Un esempio concreto: nella piattaforma FairMind, abbiamo smesso da tempo di parlare di “istruzioni”. Abbiamo introdotto un Project Context che costruisce un digital twin dei repository aziendali, combinando versioning semantico, documentazione, change log e performance passate. I nostri agenti, oggi, riescono a riconoscere pattern cross-repository e proporre miglioramenti di codice con un livello di precisione che nessun prompt potrebbe ottenere in autonomia. È la differenza tra dare comandi e costruire una mente che ragiona. E costa meno, anche in token.

Dietro il successo di ogni sistema LLM-based, oggi, si cela una sfida invisibile: la gestione dinamica della finestra di contesto. Come decidere cosa far “entrare” nei pochi k-token disponibili? Come comprimere senza perdere significato? Come garantire aggiornamenti in tempo reale, sincronizzazioni tra modelli, fallback intelligenti tra generazione e verifica? Spoiler: non lo fa GPT da solo. Serve una regia. E qui entra in gioco il context engineer, una figura ibrida tra knowledge architect, sviluppatore AI e data strategist. L’ultima evoluzione della specie.

Ma il contesto non è solo tecnico. È anche culturale. La differenza tra un sistema che allucina e uno che risponde correttamente spesso si gioca sulla qualità semantica della base informativa. Non basta caricare documenti: bisogna curarne la granularità, la coerenza interna, l’allineamento ontologico. Il prompt, da solo, è come un direttore d’orchestra senza spartito. Il context engineering, invece, è la scrittura stessa della sinfonia.

E non a caso le big tech stanno andando tutte lì. OpenAI lancia “memory” e “custom GPT” che sono, in realtà, sistemi di context engineering user-friendly. Google con Gemini Live introduce flussi real-time basati su contesto visivo e conversazionale. Anthropic insiste sulla finestra a milioni di token, ma senza context engineering anche 1M token sono solo rumore. E le startup intelligenti – le poche – stanno costruendo veri orchestratori semantici, non chatbot.

La differenza è strutturale. Il prompt è un’istruzione. Il contesto è un ecosistema. E come ogni ecosistema, va progettato, monitorato, evoluto. Nel futuro prossimo, i prompt saranno generati automaticamente da sistemi di context awareness. Il vero valore sarà nella selezione, organizzazione e compressione dei dati di input. Le aziende che lo capiranno smetteranno di assumere prompt engineer e inizieranno a cercare context architect. E sarà una rivoluzione.

C’è un altro aspetto che fa sorridere. Il prompt era democratico. Tutti potevano improvvisarsi artisti del comando testuale. Il context engineering invece è elitista. Richiede competenze. Richiede visione architetturale, pensiero sistemico, e soprattutto una comprensione profonda dei limiti operativi di un LLM. È un campo per chi costruisce, non per chi posta thread virali con emoji e spazi doppi.

E poi c’è il tema dei costi. Perché orchestrare bene il contesto significa ridurre l’hallucination rate, ma anche ottimizzare le chiamate, minimizzare il token spillover, e strutturare i modelli in logiche generation-verification-dispatch. Non un modello gigante, ma più modelli intelligenti che si parlano, ognuno con il suo contesto. È lì che l’AI diventa scalabile.
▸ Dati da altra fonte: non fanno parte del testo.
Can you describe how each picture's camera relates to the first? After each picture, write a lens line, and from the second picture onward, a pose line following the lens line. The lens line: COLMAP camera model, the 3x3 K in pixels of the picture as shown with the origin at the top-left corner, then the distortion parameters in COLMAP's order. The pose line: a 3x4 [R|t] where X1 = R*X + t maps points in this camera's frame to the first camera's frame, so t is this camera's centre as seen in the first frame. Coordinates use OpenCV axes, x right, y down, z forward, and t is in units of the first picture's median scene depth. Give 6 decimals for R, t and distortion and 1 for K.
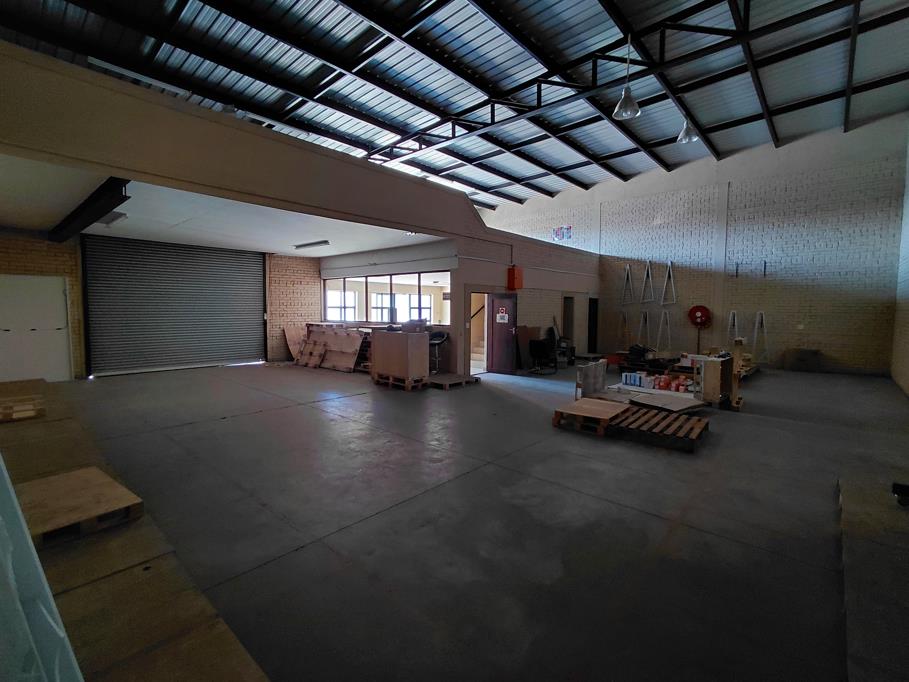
lens RADIAL K [[416.2, 0, 454.6], [0, 416.2, 340.0], [0, 0, 1]] dist [-0.005298, 0.003033]
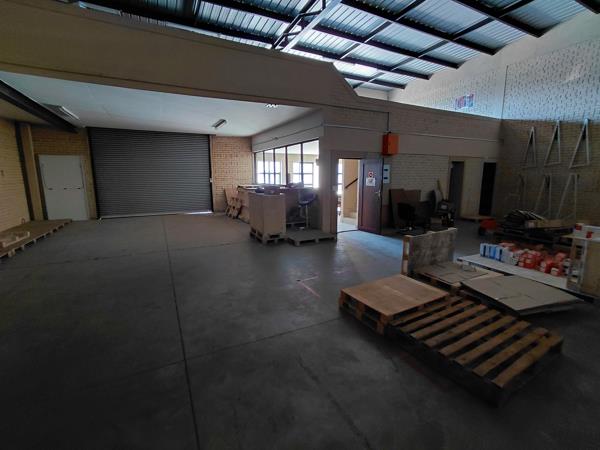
lens RADIAL K [[274.7, 0, 300.4], [0, 274.7, 223.5], [0, 0, 1]] dist [-0.005298, 0.003033]
pose [[0.935298, 0.054067, -0.349705, 0.183654], [-0.019468, 0.994624, 0.101709, -0.012512], [0.353324, -0.088320, 0.931323, 0.234892]]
La sensazione è che siamo di fronte a un cambio di era. Non ci serve più qualcuno che sappia “promptare bene”. Ci serve chi sa progettare spazi cognitivi. Chi sa integrare memoria, logiche di contesto, compressione semantica e orchestrazione multimodale. Il prompt era un incantesimo. Il context è architettura. Il primo fa colpo, il secondo costruisce valore.

E se c’è un insegnamento in tutto questo, è che il vero ingegnere dell’AI non parla con i modelli. Parla con i dati, con le logiche di sistema, con l’efficienza computazionale. Il resto è teatro.